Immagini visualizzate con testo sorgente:

________________

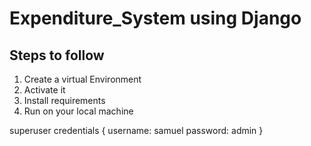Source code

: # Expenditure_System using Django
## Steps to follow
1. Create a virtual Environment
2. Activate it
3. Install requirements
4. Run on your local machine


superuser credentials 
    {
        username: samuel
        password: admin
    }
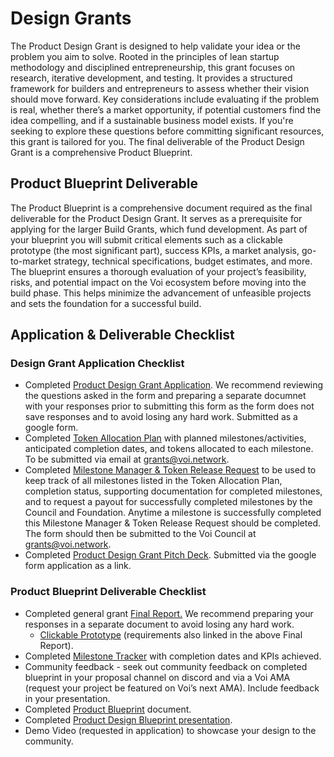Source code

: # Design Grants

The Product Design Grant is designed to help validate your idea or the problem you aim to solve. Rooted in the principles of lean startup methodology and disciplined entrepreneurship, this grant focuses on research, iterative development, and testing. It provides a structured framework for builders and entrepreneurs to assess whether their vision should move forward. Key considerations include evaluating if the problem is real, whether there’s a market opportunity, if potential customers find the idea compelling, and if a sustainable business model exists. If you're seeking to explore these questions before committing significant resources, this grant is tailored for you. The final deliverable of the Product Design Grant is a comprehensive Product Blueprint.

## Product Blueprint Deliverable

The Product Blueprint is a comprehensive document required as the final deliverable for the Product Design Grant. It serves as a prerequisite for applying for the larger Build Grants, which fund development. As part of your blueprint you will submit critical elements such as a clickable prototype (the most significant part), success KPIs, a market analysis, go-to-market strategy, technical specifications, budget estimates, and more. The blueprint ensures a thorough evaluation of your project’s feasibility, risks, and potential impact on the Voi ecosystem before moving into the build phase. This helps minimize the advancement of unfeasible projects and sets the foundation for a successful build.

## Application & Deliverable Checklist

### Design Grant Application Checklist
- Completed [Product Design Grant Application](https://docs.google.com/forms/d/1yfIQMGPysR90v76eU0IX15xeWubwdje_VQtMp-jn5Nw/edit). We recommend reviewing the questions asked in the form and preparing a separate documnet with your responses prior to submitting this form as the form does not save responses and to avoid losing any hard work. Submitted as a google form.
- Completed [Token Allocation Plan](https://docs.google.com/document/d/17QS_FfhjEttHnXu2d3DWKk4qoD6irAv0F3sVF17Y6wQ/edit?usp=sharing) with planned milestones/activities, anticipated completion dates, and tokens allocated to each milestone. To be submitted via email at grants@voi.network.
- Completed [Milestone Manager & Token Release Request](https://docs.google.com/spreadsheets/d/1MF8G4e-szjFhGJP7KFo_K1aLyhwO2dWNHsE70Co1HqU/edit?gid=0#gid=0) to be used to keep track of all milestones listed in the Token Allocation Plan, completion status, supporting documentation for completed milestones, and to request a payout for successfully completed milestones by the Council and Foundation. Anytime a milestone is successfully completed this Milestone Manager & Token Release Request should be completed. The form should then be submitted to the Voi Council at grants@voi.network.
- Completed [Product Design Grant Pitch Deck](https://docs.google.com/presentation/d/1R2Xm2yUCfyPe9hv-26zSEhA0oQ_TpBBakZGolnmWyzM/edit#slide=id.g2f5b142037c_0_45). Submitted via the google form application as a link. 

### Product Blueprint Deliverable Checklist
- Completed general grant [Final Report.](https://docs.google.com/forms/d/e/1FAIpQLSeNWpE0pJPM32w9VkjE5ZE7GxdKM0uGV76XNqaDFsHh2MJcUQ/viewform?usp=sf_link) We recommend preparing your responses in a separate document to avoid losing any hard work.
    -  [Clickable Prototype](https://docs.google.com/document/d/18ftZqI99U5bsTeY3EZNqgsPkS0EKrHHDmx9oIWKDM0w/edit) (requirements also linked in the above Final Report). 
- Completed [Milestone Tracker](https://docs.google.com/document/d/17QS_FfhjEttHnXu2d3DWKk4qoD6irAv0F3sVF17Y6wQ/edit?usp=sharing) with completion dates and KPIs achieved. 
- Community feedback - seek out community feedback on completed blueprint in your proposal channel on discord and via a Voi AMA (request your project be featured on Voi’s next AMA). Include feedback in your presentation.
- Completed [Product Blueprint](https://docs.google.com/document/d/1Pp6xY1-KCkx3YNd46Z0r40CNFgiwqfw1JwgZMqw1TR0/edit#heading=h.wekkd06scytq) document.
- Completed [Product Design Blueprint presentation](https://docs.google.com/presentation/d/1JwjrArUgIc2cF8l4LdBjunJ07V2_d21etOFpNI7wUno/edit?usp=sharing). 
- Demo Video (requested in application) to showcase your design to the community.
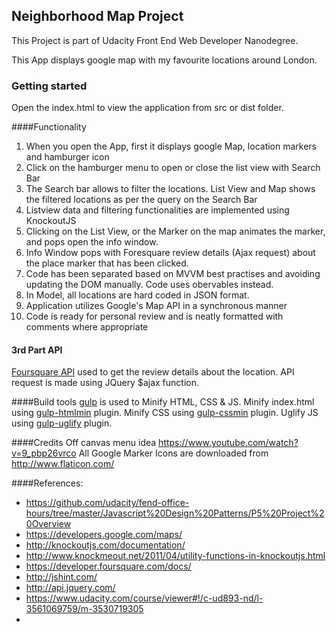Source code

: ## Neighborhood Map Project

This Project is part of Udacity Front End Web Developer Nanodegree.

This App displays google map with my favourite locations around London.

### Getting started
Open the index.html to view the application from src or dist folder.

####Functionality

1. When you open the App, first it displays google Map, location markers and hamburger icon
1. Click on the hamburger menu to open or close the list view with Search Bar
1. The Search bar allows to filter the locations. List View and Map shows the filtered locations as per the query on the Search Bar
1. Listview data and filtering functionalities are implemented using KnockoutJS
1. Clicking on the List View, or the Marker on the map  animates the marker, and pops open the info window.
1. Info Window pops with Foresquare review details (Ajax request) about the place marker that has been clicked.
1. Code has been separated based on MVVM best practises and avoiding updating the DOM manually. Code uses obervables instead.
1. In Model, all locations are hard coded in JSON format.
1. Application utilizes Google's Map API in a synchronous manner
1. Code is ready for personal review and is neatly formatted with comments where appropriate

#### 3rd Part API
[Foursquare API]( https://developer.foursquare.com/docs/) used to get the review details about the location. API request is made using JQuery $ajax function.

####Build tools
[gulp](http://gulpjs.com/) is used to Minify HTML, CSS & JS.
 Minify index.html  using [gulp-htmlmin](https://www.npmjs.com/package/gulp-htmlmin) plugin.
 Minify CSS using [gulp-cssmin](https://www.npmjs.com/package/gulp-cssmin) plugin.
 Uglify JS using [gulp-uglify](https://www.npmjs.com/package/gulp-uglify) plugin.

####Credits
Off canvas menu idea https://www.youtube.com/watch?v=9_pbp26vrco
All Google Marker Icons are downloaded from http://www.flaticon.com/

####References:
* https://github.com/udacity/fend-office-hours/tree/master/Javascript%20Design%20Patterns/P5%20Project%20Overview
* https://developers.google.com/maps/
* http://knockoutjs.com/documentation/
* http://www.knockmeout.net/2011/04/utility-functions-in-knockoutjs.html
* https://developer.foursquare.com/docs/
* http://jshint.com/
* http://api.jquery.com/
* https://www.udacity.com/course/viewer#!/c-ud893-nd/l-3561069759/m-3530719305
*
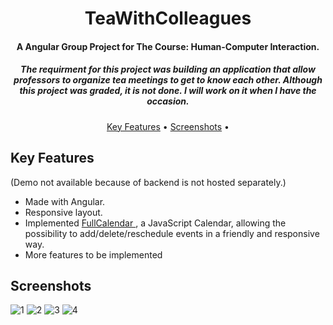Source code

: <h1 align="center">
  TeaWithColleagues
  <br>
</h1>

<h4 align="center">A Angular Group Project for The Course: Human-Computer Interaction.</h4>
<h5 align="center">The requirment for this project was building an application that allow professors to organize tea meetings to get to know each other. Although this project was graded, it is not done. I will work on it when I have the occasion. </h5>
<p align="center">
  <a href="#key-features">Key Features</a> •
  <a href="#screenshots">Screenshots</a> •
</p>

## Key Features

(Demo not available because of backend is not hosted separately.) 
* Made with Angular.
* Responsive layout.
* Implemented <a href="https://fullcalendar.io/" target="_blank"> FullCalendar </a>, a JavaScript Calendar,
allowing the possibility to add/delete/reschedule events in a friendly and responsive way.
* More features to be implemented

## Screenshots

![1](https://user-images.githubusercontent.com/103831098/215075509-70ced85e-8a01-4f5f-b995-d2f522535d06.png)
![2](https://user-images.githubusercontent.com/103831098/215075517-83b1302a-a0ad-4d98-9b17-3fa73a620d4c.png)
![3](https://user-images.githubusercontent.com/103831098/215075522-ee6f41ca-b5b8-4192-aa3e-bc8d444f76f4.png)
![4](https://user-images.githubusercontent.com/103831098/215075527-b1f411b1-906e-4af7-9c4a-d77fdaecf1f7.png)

________________

**Descrizione del compito:** Trascrivi fedelmente il testo sorgente di tutti i record, riga per riga. Lascia fuori dalla risposta le immagini.

**Risposta:**
Source code

: # Expenditure_System using Django
## Steps to follow
1. Create a virtual Environment
2. Activate it
3. Install requirements
4. Run on your local machine


superuser credentials 
    {
        username: samuel
        password: admin
    }
Source code

: # Design Grants

The Product Design Grant is designed to help validate your idea or the problem you aim to solve. Rooted in the principles of lean startup methodology and disciplined entrepreneurship, this grant focuses on research, iterative development, and testing. It provides a structured framework for builders and entrepreneurs to assess whether their vision should move forward. Key considerations include evaluating if the problem is real, whether there’s a market opportunity, if potential customers find the idea compelling, and if a sustainable business model exists. If you're seeking to explore these questions before committing significant resources, this grant is tailored for you. The final deliverable of the Product Design Grant is a comprehensive Product Blueprint.

## Product Blueprint Deliverable

The Product Blueprint is a comprehensive document required as the final deliverable for the Product Design Grant. It serves as a prerequisite for applying for the larger Build Grants, which fund development. As part of your blueprint you will submit critical elements such as a clickable prototype (the most significant part), success KPIs, a market analysis, go-to-market strategy, technical specifications, budget estimates, and more. The blueprint ensures a thorough evaluation of your project’s feasibility, risks, and potential impact on the Voi ecosystem before moving into the build phase. This helps minimize the advancement of unfeasible projects and sets the foundation for a successful build.

## Application & Deliverable Checklist

### Design Grant Application Checklist
- Completed [Product Design Grant Application](https://docs.google.com/forms/d/1yfIQMGPysR90v76eU0IX15xeWubwdje_VQtMp-jn5Nw/edit). We recommend reviewing the questions asked in the form and preparing a separate documnet with your responses prior to submitting this form as the form does not save responses and to avoid losing any hard work. Submitted as a google form.
- Completed [Token Allocation Plan](https://docs.google.com/document/d/17QS_FfhjEttHnXu2d3DWKk4qoD6irAv0F3sVF17Y6wQ/edit?usp=sharing) with planned milestones/activities, anticipated completion dates, and tokens allocated to each milestone. To be submitted via email at grants@voi.network.
- Completed [Milestone Manager & Token Release Request](https://docs.google.com/spreadsheets/d/1MF8G4e-szjFhGJP7KFo_K1aLyhwO2dWNHsE70Co1HqU/edit?gid=0#gid=0) to be used to keep track of all milestones listed in the Token Allocation Plan, completion status, supporting documentation for completed milestones, and to request a payout for successfully completed milestones by the Council and Foundation. Anytime a milestone is successfully completed this Milestone Manager & Token Release Request should be completed. The form should then be submitted to the Voi Council at grants@voi.network.
- Completed [Product Design Grant Pitch Deck](https://docs.google.com/presentation/d/1R2Xm2yUCfyPe9hv-26zSEhA0oQ_TpBBakZGolnmWyzM/edit#slide=id.g2f5b142037c_0_45). Submitted via the google form application as a link. 

### Product Blueprint Deliverable Checklist
- Completed general grant [Final Report.](https://docs.google.com/forms/d/e/1FAIpQLSeNWpE0pJPM32w9VkjE5ZE7GxdKM0uGV76XNqaDFsHh2MJcUQ/viewform?usp=sf_link) We recommend preparing your responses in a separate document to avoid losing any hard work.
    -  [Clickable Prototype](https://docs.google.com/document/d/18ftZqI99U5bsTeY3EZNqgsPkS0EKrHHDmx9oIWKDM0w/edit) (requirements also linked in the above Final Report). 
- Completed [Milestone Tracker](https://docs.google.com/document/d/17QS_FfhjEttHnXu2d3DWKk4qoD6irAv0F3sVF17Y6wQ/edit?usp=sharing) with completion dates and KPIs achieved. 
- Community feedback - seek out community feedback on completed blueprint in your proposal channel on discord and via a Voi AMA (request your project be featured on Voi’s next AMA). Include feedback in your presentation.
- Completed [Product Blueprint](https://docs.google.com/document/d/1Pp6xY1-KCkx3YNd46Z0r40CNFgiwqfw1JwgZMqw1TR0/edit#heading=h.wekkd06scytq) document.
- Completed [Product Design Blueprint presentation](https://docs.google.com/presentation/d/1JwjrArUgIc2cF8l4LdBjunJ07V2_d21etOFpNI7wUno/edit?usp=sharing). 
- Demo Video (requested in application) to showcase your design to the community.
Source code

: ## Neighborhood Map Project

This Project is part of Udacity Front End Web Developer Nanodegree.

This App displays google map with my favourite locations around London.

### Getting started
Open the index.html to view the application from src or dist folder.

####Functionality

1. When you open the App, first it displays google Map, location markers and hamburger icon
1. Click on the hamburger menu to open or close the list view with Search Bar
1. The Search bar allows to filter the locations. List View and Map shows the filtered locations as per the query on the Search Bar
1. Listview data and filtering functionalities are implemented using KnockoutJS
1. Clicking on the List View, or the Marker on the map  animates the marker, and pops open the info window.
1. Info Window pops with Foresquare review details (Ajax request) about the place marker that has been clicked.
1. Code has been separated based on MVVM best practises and avoiding updating the DOM manually. Code uses obervables instead.
1. In Model, all locations are hard coded in JSON format.
1. Application utilizes Google's Map API in a synchronous manner
1. Code is ready for personal review and is neatly formatted with comments where appropriate

#### 3rd Part API
[Foursquare API]( https://developer.foursquare.com/docs/) used to get the review details about the location. API request is made using JQuery $ajax function.

####Build tools
[gulp](http://gulpjs.com/) is used to Minify HTML, CSS & JS.
 Minify index.html  using [gulp-htmlmin](https://www.npmjs.com/package/gulp-htmlmin) plugin.
 Minify CSS using [gulp-cssmin](https://www.npmjs.com/package/gulp-cssmin) plugin.
 Uglify JS using [gulp-uglify](https://www.npmjs.com/package/gulp-uglify) plugin.

####Credits
Off canvas menu idea https://www.youtube.com/watch?v=9_pbp26vrco
All Google Marker Icons are downloaded from http://www.flaticon.com/

####References:
* https://github.com/udacity/fend-office-hours/tree/master/Javascript%20Design%20Patterns/P5%20Project%20Overview
* https://developers.google.com/maps/
* http://knockoutjs.com/documentation/
* http://www.knockmeout.net/2011/04/utility-functions-in-knockoutjs.html
* https://developer.foursquare.com/docs/
* http://jshint.com/
* http://api.jquery.com/
* https://www.udacity.com/course/viewer#!/c-ud893-nd/l-3561069759/m-3530719305
*
Source code

: <h1 align="center">
  TeaWithColleagues
  <br>
</h1>

<h4 align="center">A Angular Group Project for The Course: Human-Computer Interaction.</h4>
<h5 align="center">The requirment for this project was building an application that allow professors to organize tea meetings to get to know each other. Although this project was graded, it is not done. I will work on it when I have the occasion. </h5>
<p align="center">
  <a href="#key-features">Key Features</a> •
  <a href="#screenshots">Screenshots</a> •
</p>

## Key Features

(Demo not available because of backend is not hosted separately.) 
* Made with Angular.
* Responsive layout.
* Implemented <a href="https://fullcalendar.io/" target="_blank"> FullCalendar </a>, a JavaScript Calendar,
allowing the possibility to add/delete/reschedule events in a friendly and responsive way.
* More features to be implemented

## Screenshots

![1](https://user-images.githubusercontent.com/103831098/215075509-70ced85e-8a01-4f5f-b995-d2f522535d06.png)
![2](https://user-images.githubusercontent.com/103831098/215075517-83b1302a-a0ad-4d98-9b17-3fa73a620d4c.png)
![3](https://user-images.githubusercontent.com/103831098/215075522-ee6f41ca-b5b8-4192-aa3e-bc8d444f76f4.png)
![4](https://user-images.githubusercontent.com/103831098/215075527-b1f411b1-906e-4af7-9c4a-d77fdaecf1f7.png)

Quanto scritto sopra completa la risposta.